Return every line of text in the records below without any changes, and leave out the pictures.

* * *

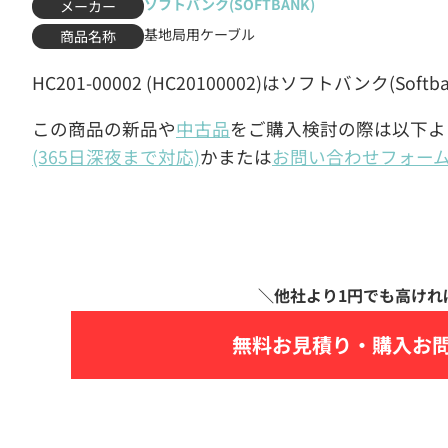
ソフトバンク(SOFTBANK)
メーカー
基地局用ケーブル
商品名称
HC201-00002 (HC20100002)はソフトバンク(S
この商品の新品や
中古品
をご購入検討の際は以下よ
(365日深夜まで対応)
かまたは
お問い合わせフォー
無料お見積り・
購入お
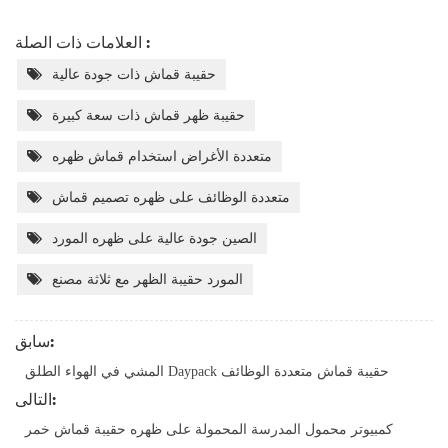
العلامات ذات الصلة :
حقيبة قماش ذات جودة عالية
حقيبة ظهر قماش ذات سعة كبيرة
متعددة الأغراض استخدام قماش ظهره
متعددة الوظائف على ظهره تصميم قماش
الصين جودة عالية على ظهره المورد
المورد حقيبة الظهر مع ثلاثة مصنع
سابق:
المشي في الهواء الطلق Daypack حقيبة قماش متعددة الوظائف
التالى:
كمبيوتر محمول المدرسة المحمولة على ظهره حقيبة قماش خمر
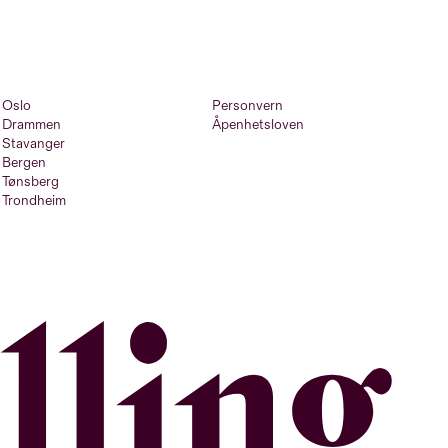
Oslo
Personvern
Drammen
Åpenhetsloven
Stavanger
Bergen
Tønsberg
Trondheim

* * *

▸ Response box:
ソフトバンク(SOFTBANK)
メーカー
基地局用ケーブル
商品名称
HC201-00002 (HC20100002)はソフトバンク(S
この商品の新品や
中古品
をご購入検討の際は以下よ
(365日深夜まで対応)
かまたは
お問い合わせフォー
無料お見積り・
購入お
العلامات ذات الصلة :
حقيبة قماش ذات جودة عالية
حقيبة ظهر قماش ذات سعة كبيرة
متعددة الأغراض استخدام قماش ظهره
متعددة الوظائف على ظهره تصميم قماش
الصين جودة عالية على ظهره المورد
المورد حقيبة الظهر مع ثلاثة مصنع
سابق:
المشي في الهواء الطلق Daypack حقيبة قماش متعددة الوظائف
التالى:
كمبيوتر محمول المدرسة المحمولة على ظهره حقيبة قماش خمر
Oslo
Personvern
Drammen
Åpenhetsloven
Stavanger
Bergen
Tønsberg
Trondheim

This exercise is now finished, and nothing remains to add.